Никита Родионович подал Шарафову только что полученную перед выходом из дома телеграмму от Ризаматова.
Майор прочел:
«Институт срочно вызывает сдачу экзаменов Москву. Как быть?»
Шарафов задумался. Брови его сошлись на переносице.
— Да, мы не учли приближение осени, — проговорил он с огорчением. — Вы, кажется, предупреждали меня, что Ризаматов поступает в институт?
— Месяца два назад...
Майор постучал пальцами по столу.
— Что ж, задерживать не будем, — сказал он, возвращая Ожогину телеграмму. — Пусть едет. — И, заметив удивление в глазах Никиты Родионовича, добавил: — Телеграмма подсказала мне интересную мысль, Я думаю, что отъезд Ризаматова надо даже ускорить. Пусть сядет в поезд не завтра, а сегодня ночью...
Два дня спустя, в девять часов вечера Юргенс одел очки и вышел на очередную прогулку.
Как обычно, он неторопливо направился к центру города. Он держался теневой стороны тротуаров, избегал освещенных мест и, хотя и сознавал, что такая предосторожность излишняя, все же не игнорировал ее по привычке.
Войдя в сквер, он замедлил шаг и присел на скамейку у густой зеленой изгороди летнего ресторана. Исполнялось попури из «Сильвы». За близстоящим столиком двое громко разговаривали. Юргенс напряг слух. Он всегда прислушивался к разговорам. Музыка стихла, солировала скрипка.

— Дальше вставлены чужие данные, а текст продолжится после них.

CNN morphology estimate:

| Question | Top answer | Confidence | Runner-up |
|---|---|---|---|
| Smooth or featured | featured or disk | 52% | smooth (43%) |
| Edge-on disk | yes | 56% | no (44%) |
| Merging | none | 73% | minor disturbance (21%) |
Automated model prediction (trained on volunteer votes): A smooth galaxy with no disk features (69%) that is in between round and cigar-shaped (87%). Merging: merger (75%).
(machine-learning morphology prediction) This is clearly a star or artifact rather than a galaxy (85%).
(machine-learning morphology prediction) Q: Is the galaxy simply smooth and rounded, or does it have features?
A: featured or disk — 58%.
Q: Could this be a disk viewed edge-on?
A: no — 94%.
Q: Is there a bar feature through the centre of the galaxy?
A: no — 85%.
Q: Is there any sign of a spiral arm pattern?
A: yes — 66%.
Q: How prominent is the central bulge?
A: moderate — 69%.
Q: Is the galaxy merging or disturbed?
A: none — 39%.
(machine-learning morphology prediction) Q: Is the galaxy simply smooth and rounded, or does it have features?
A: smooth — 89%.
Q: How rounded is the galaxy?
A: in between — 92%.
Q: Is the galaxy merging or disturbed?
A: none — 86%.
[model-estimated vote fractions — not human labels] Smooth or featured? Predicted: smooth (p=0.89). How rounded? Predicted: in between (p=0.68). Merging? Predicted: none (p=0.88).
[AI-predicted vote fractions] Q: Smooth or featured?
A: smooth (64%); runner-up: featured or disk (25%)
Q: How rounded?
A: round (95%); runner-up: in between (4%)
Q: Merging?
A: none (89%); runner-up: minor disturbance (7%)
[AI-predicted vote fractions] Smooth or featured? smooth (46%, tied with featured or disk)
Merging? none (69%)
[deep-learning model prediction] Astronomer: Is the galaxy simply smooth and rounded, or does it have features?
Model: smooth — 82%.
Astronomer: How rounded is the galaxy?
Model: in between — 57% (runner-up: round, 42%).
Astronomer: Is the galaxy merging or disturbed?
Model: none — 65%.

Разговор слышался отчетливо.

— Да ты толком расскажи, — просил один, — кого убили?
— Не убили, а пытались убить, — шофера нашей базы.
— Как же это произошло?
— Вот еще следователь, — невольно пробурчал другой. — Машина с базы ушла утром, а ночью на пустыре заметили ползущего человека. Подобрали. Оказался шофер 26-й машины. Голова разбита, чуть дышит... Вызвала неотложную помощь и отправили в больницу.

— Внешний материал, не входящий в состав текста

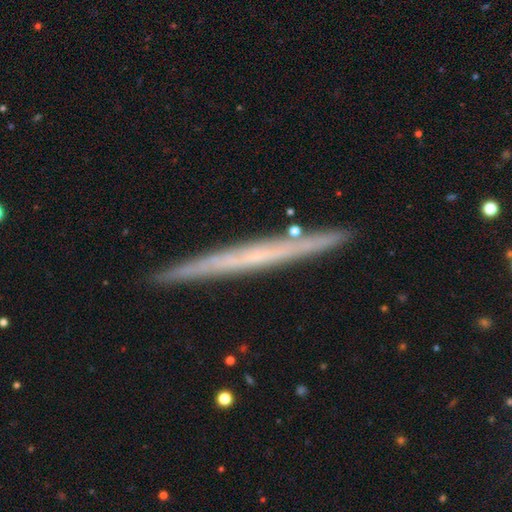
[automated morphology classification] smooth-or-featured: featured or disk: 64% | smooth: 29% | star or artifact: 7%
  disk-edge-on: yes: 96% | no: 4%
    edge-on-bulge: none: 87% | rounded: 10% | boxy: 3%
  merging: none: 88% | minor disturbance: 8% | merger: 2% | major disturbance: 1%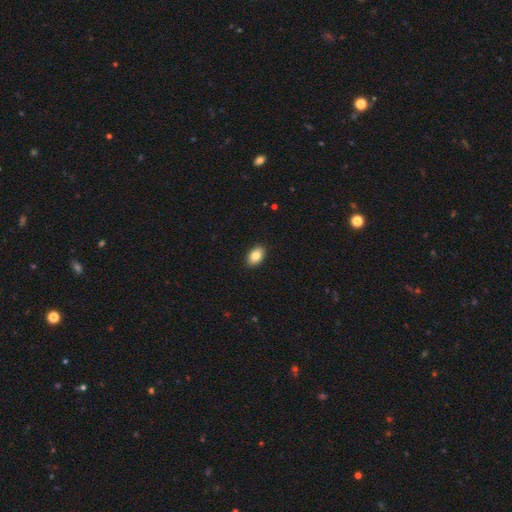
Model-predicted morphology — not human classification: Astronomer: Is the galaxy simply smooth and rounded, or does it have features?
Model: smooth — 83%.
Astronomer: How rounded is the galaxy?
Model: in between — 89%.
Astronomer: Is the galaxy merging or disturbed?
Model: none — 91%.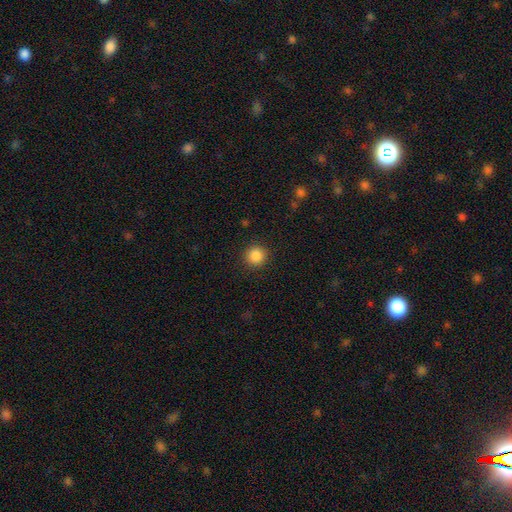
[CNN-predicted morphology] Smooth or featured? smooth (86%)
How rounded? round (94%)
Merging? none (91%)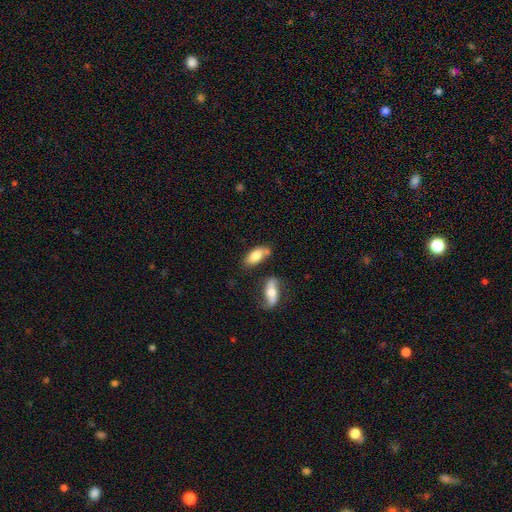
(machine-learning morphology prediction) Smooth or featured?
  - smooth: 77% *
  - featured or disk: 16%
  - star or artifact: 7%
How rounded?
  - in between: 85% *
  - cigar-shaped: 11%
  - round: 3%
Merging?
  - none: 59% *
  - minor disturbance: 19%
  - merger: 17%
  - major disturbance: 6%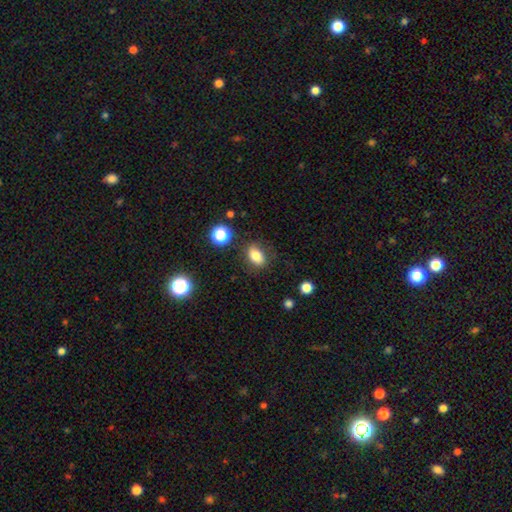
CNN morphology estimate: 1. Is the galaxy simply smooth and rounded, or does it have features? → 80% smooth, 11% star or artifact, 9% featured or disk.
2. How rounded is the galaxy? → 79% in between, 18% round, 2% cigar-shaped.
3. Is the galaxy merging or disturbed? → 81% none, 12% minor disturbance, 4% major disturbance, 3% merger.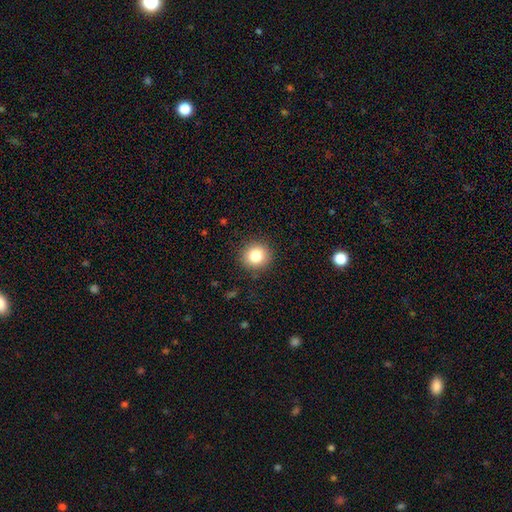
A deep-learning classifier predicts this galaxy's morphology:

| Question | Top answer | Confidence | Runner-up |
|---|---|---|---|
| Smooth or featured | smooth | 82% | star or artifact (11%) |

Музыка опять усилилась, и слова потерялись.
Юргенс всячески напрягал слух, но ничего разобрать не мог.
При всей своей выдержке он не сдержал мелкую неприятную дрожь в ногах. Подступала тревога. Он заспешил домой. Очевидно, Абдукарим жив. Надо было немедленно принимать меры. Вблизи своей квартиры Юргенс шагал уже крупно, размашисто.
Не успел он переступить порог, как из-угла комнаты ему навстречу поднялся Раджими.
— Я с плохими вестями, — проговорил Раджими.
У Юргенса мелькнула догадка, что помощнику стала уже известна история с Абдукаримом.
— Да, — не то спросил, не то подтвердил он.
— Исчез Алим Ризаматов...
Удар был неожиданный. Юргенс стоял, не двигаясь, в напряженной позе. Но на лице его ничего нельзя было прочесть.
— Как исчез?
Раджими вскинул плечи, развел руками.
— Его соседка по квартире мне сказала, что позавчера подошла неизвестная машина. Алим отдыхал после обеда. В комнату вошли двое, вернулись с Ризаматовым, усадили его и увезли...
— Провал... — глухо проговорил Юргенс и заходил по комнате. — Провал, — повторил он. — Немедленно идите на квартиру Саткынбая и предупредите его, чтобы он скрылся. Абдукарим жив. Я слышал собственными ушами. Бегите скорее.
Раджими остолбенел.
— Не тяните, бегите! — грубо сказал Юргенс.
Раджими поспешно бросился к двери.
Минул час. Ночную тишину нарушали лишь звуки маятника и шаги Юргенса. Он нервно ходил по своей комнате.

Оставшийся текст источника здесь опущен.